Mistakes in traffic violation fines led to a recommendation of censure for Salina Town Court Justice Andrew Piraino. ()
A town judge who charged too much in fines or surcharges to nearly 800 traffic violators, while undercharging 150 others, should be censured, the Commission on Judicial Conduct recommended Tuesday.
Though the amounts of each of the overcharges and undercharges were nominal and due to inattention to detail or lax oversight, Salina Town Court Justice Andrew Piraino nevertheless allowed “inexcusable” mistakes that reflect poorly on the judiciary, the commission said.
“While isolated, inadvertent sentencing errors might be excused in a court that, like respondent’s, handles thousands of cases each year, the pervasive, repeated errors depicted in this record are plainly unacceptable,” the unanimous commission ruled in Matter of Piraino.
As both an attorney and a town justice with more than a decade of experience, the panel said Piraino had knowledge of the law from January 2006 and May 2008—when the errors took place—and familiarity with reference works like McKinney’s Consolidated Laws of New York and Magill’s Vehicle and Traffic Law Manual for Local Courts to help avoid such errors.
The delay in adjudicating the case before the commission was largely due to Piraino’s challenging the commission’s authority to sanction him for actions he insisted were not matters for its review. The Appellate Division, Fourth Department, ruled in November 2012 that the investigation against Piraino could go forward in Matter of John Doe v. Commission on Judicial Conduct, 11-02281 (NYLJ, Nov. 15, 2012).
Piraino, a Syracuse lawyer who specializes in employment injury and workers’ compensation cases, argued that his clerk had either imposed the wrong fines or that the judge himself had done so because he was “not paying attention” or “mis-memoriz[ing]” the law.
The commission said the bulk of cases involved seat belt or unlicensed driver violations, and that Piraino’s court imposed charges of $5 or $10 above the $50 maximum in fines and surcharges called for in the Vehicle and Traffic Law.
In all, the commission said it found 791 instances where Piraino’s court overcharged violators by $13,451 and 150 instances where violators were charged a total of $6,404 less than the statutory minimum.
The commission said there is no evidence Piraino intentionally overcharged offenders to make money for the town or was aware of the mistakes as they were being made.
Piraino blamed about 350 of the mistakes on his clerk.
He also attributed the errors to a high volume of tickets.
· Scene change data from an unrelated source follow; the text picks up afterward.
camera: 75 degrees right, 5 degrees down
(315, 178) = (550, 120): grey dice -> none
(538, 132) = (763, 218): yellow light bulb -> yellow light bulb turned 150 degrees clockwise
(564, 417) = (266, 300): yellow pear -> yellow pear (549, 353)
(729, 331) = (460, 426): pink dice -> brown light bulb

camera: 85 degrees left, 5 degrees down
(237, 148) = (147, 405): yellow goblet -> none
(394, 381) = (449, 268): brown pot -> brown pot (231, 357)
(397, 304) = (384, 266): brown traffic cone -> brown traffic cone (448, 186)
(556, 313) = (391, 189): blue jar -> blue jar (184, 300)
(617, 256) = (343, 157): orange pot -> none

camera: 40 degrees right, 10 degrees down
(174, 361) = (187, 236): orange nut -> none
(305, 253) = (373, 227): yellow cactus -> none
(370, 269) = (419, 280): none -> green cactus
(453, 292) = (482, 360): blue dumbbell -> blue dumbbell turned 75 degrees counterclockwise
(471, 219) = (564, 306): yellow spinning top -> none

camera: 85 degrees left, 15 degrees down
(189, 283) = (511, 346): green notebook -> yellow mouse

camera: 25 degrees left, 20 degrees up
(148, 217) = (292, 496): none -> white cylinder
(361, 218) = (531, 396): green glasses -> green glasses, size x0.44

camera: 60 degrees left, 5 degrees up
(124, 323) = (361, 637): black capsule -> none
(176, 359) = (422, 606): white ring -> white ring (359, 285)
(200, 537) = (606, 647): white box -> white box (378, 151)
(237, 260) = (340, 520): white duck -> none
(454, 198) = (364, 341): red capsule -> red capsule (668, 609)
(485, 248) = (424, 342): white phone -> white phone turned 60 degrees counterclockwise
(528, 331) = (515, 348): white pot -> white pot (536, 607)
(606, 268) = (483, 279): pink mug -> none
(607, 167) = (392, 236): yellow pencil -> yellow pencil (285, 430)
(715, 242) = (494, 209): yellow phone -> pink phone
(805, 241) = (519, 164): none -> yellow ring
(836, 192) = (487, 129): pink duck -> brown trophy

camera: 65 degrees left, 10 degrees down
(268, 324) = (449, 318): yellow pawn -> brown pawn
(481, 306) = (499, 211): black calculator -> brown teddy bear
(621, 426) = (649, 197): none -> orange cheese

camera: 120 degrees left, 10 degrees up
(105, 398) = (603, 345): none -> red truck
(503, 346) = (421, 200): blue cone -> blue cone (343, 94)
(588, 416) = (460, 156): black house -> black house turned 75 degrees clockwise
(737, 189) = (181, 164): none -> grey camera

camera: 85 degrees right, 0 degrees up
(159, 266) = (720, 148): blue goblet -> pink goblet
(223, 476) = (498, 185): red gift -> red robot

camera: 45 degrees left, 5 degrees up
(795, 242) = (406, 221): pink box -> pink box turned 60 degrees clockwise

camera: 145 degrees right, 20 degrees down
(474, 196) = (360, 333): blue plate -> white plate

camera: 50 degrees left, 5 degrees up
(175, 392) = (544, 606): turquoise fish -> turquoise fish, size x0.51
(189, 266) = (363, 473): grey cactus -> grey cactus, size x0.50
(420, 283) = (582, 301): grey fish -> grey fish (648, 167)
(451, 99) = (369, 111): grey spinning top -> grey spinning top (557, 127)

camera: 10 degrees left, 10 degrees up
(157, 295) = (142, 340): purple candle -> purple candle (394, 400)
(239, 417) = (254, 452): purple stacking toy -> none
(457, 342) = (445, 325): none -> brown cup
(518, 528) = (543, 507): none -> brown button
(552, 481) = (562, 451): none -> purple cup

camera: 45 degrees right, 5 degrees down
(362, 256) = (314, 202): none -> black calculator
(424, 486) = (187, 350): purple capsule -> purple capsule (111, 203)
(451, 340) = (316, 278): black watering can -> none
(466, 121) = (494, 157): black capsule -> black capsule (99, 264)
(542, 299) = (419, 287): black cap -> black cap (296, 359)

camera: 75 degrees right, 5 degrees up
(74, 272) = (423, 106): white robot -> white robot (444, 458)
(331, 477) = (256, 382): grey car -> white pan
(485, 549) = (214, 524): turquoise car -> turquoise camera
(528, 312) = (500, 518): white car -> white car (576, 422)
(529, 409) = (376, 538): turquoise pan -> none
With Salina located at the intersection of Interstate 81 and the New York State Thruway just outside Syracuse, the commission noted that Piraino and his fellow part-time justice in the town court each disposed of an average of about 760 tickets a month.
The commission said it was of “some concern” that Piraino had not proposed a plan to repay the motorists for the overcharges. The panel noted that in two similar cases, Matter of Banks and Matter of Pisaturo, judges moved to have their courts make restitution.
Commission administrator Robert Tembeckjian said Tuesday the commission has no authority to order judges to return overcharged fines.
In a 2011 interview with the Syracuse Post-Standard, Piraino said he agreed that those who were overcharged should be entitled to get money back, but he said he could not make refunds.
“The money’s already gone to the state, and it’s not coming back,” he said. “I wish there was something I could do.”
Tembeckjian said there was no indication that Piraino’s office charged inaccurate fines after May 2008.
Piraino has been a town justice in Salina since 1994. His current term expires at the end of 2017. He is paid $40,539 a year as Salina justice.
Neither Piraino nor his partner Aaron Mark Zimmerman, who represented Piraino before the commission, returned phone calls seeking comment Tuesday.